# Swarthy Men



## norrinradd (Apr 27, 2020)

Most common websites shared that The Easterlings have swarthy skin, black eyes-hair and also they called "Swarthy Men". Is there any record in Tolkien's works about their (Easterlings) skin tone or nickname (Swarthy Men)? 

Thanks a lot. Please let me know guys. I didn't get any satisfying answers on any platform.


----------



## Olorgando (Apr 27, 2020)

Swarthy according to my dictionaries means dark-skinned. As a first approximation, I would tend towards "Mediterranean", contrasted with perhaps "Scandinavian". But more important seems to me the time individual people spend exposed to the sun. All people involved in pre-industrial agriculture got sunburn and tan. Same with nomads, who spend a lot of time outside with their herds (of horses, cattle, or whatever). The Easterlings are (scantily) described as basically being nomads. The first invasion of Easterlings described in the Tale of Years in the Third Age against Gondor in Appendix B in "Return of the King" is given for the year 490, defeated ten years later. The next entry is for 1851, the attack of the Wainriders (so perhaps not cavalry, but rather chariot forces like those of the Bronze Age ending approximately 1200 BC), over 1350 years later. Then, if one takes the beginning of the Fourth Age as being about 6000 years ago, this would have been about 7150 years ago. "Realistically" equating these Easterlings attacking Gondor with Huns or Mongols would have to be doubtful in this sense. That these two, for Europe, terrifying invasions would in actual "fact" be a template for JRRT's Easterlings should not be a surprise.
"Swarthy" may have thus had have more to do with time spent exposed to the sun than anything else - and nomad warriors would tend to be more tanned than other non-farmers - or perhaps the aristocracy of the nomads themselves.


----------



## norrinradd (Apr 27, 2020)

Olorgando said:


> Swarthy according to my dictionaries means dark-skinned. As a first approximation, I would tend towards "Mediterranean", contrasted with perhaps "Scandinavian". But more important seems to me the time individual people spend exposed to the sun. All people involved in pre-industrial agriculture got sunburn and tan. Same with nomads, who spend a lot of time outside with their herds (of horses, cattle, or whatever). The Easterlings are (scantily) described as basically being nomads. The first invasion of Easterlings described in the Tale of Years in the Third Age against Gondor in Appendix B in "Return of the King" is given for the year 490, defeated ten years later. The next entry is for 1851, the attack of the Wainriders (so perhaps not cavalry, but rather chariot forces like those of the Bronze Age ending approximately 1200 BC), over 1350 years later. Then, if one takes the beginning of the Fourth Age as being about 6000 years ago, this would have been about 7150 years ago. "Realistically" equating these Easterlings attacking Gondor with Huns or Mongols would have to be doubtful in this sense. That these two, for Europe, terrifying invasions would in actual "fact" be a template for JRRT's Easterlings should not be a surprise.
> "Swarthy" may have thus had have more to do with time spent exposed to the sun than anything else - and nomad warriors would tend to be more tanned than other non-farmers - or perhaps the aristocracy of the nomads themselves.
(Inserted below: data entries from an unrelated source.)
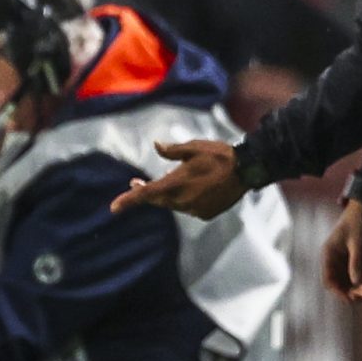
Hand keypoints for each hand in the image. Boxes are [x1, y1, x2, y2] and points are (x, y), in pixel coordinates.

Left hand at [111, 139, 247, 219]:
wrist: (248, 170)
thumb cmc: (219, 156)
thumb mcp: (193, 147)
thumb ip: (172, 151)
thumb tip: (155, 146)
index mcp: (176, 184)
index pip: (146, 194)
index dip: (128, 200)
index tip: (113, 208)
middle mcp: (183, 200)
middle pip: (157, 200)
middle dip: (146, 192)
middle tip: (136, 182)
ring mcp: (195, 209)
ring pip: (172, 205)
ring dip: (166, 195)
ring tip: (169, 179)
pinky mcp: (205, 214)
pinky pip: (187, 208)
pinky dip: (183, 199)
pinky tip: (191, 188)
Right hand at [323, 199, 361, 300]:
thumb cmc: (360, 222)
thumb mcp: (358, 243)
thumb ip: (357, 263)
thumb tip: (356, 284)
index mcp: (329, 255)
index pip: (329, 280)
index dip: (338, 292)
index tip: (351, 299)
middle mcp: (336, 260)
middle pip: (340, 284)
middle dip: (352, 293)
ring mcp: (347, 260)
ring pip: (351, 283)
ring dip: (360, 290)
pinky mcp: (359, 259)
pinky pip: (360, 277)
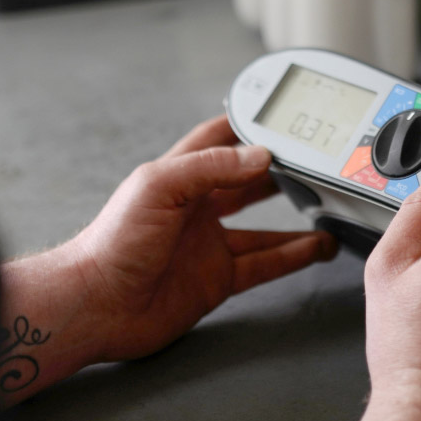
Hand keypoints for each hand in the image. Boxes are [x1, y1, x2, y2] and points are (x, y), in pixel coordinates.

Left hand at [69, 114, 336, 361]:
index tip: (279, 115)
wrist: (95, 306)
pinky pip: (263, 263)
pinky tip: (315, 248)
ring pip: (262, 225)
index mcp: (180, 175)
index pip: (219, 138)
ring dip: (294, 217)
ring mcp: (208, 243)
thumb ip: (210, 167)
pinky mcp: (216, 278)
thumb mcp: (159, 187)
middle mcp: (197, 206)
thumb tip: (260, 155)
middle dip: (279, 168)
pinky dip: (292, 256)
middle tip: (312, 160)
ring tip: (326, 206)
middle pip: (247, 180)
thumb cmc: (112, 241)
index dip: (247, 124)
Thank you. I understood but I didn’t get any satisfying answer again. I want to ask: “Is there any note or record in the Tolkien’s works about a word that is “Swarthy Men” or is there any note or record about the their skin tone (example: x said y; the easterlings are tall-brown skin... etc.) ? Thanks...


----------



## norrinradd (Apr 28, 2020)

Does anyone have any information? 


norrinradd said:


> Thank you. I understood but I didn’t get any satisfying answer again. I want to ask: “Is there any note or record in the Tolkien’s works about a word that is “Swarthy Men” or is there any note or record about the their skin tone (example: x said y; the easterlings are tall-brown skin... etc.) ? Thanks...
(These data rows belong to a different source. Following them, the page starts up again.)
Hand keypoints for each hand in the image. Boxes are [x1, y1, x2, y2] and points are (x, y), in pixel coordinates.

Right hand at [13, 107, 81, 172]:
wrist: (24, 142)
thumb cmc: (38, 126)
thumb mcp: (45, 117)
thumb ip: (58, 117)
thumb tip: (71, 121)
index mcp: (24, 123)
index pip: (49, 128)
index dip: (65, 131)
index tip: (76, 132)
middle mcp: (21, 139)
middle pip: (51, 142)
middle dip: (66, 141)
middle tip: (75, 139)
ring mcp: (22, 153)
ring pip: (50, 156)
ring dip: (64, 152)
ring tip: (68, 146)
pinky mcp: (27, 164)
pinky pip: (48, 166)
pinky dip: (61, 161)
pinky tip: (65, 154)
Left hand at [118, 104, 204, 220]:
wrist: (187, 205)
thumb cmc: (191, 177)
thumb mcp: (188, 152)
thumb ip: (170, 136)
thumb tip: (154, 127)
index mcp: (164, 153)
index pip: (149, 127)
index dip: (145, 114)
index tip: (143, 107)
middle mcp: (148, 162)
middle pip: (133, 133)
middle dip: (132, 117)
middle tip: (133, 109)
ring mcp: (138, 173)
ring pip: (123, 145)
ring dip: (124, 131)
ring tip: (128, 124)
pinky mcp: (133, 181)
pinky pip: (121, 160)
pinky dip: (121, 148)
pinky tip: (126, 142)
Does anyone have any information?


----------



## Elthir (Apr 28, 2020)

This comes to mind at the moment, from Tolkien's _Guide to the Names in The Lord of the Rings_:

"Swertings. Said by Sam to be the name in the Shire for the legendary (to hobbits) dark-skinned people of the 'Sunlands' (far south). It may be left unchanged as a special local word (not in the Common Speech); but since it is evidently a derivative of swart, which is still in use (= swarthy), it could be represented by some similar derivative of the word for 'black / dark' in the language of translation. Compare Swarthy Men, the Common Speech equivalent (III 73)." JRRT

🐾


----------



## Legatus (Sep 29, 2021)

Found your answer. It's on "the silmarillion" on the chapter "of the ruin of beleriand"


----------